Тряпка, пропитанная муравьиной кислотой, валялась под кустом, и дровосек аккуратно сложил её в кадушку к другим таким же. Руки чуть пощипывало, и он представил, каково сейчас Дафне с её тонкой и нежной кожей. Наверняка всё ужасно болит и чешется. И зачем девушка полезла в муравейник стаскивать тряпку? Ничего бы не случилось, полежи ветошь там немного.
Пообещав себе ещё раз, что впредь подобного не допустит, Элвин отправился к большому камню.
***
– Вы посмотрите, стоит как ни в чём не бывало, в глаза ей плюнуть, бесстыжей! – разорялась воняющая несвежей рыбой торговка.

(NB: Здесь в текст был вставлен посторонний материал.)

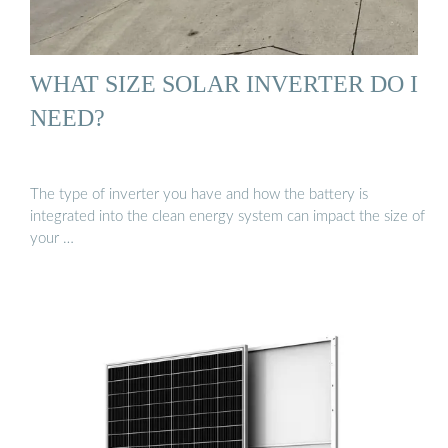
WHAT SIZE SOLAR INVERTER DO I
NEED?
The type of inverter you have and how the battery is
integrated into the clean energy system can impact the size of
your …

– Пра-ик-льно! На, ик, кол, ик, её! – размахивал вилами здоровенный мужик.
– Ик! Ик! Ик! – дружно поддержал его нестройный хор голосов.
Пришло гораздо меньше икающих, чем ожидала Дафна. Видимо, жара располагала к купанию и умыванию проточной водой, а это лучше прочего снимает все сглазы и проклятия ненаправленного действия. Воду она подготовила, а значит, скоро галдеть в лесу снова будут лишь сороки.
– Мадемуазель Дюпон, – вперёд вышел констебль. За его плечом виднелся прыщавый нос главного лесничего. И это было плохо. – С жалобами на вас обратилось более пятидесяти человек, – немолодой усатый служитель закона помахал пачкой листов. – Здесь указана сумма штрафа и компенсация пострадавшим. Так как официального источника дохода у вас нет, то конфискации и дальнейшей продаже подлежит дом и всё ваше имущество. Остаток денег после покрытия штрафа, компенсаций и издержек судебного производства, если таковой останется, будёт возвращён вам, – зачитал констебль.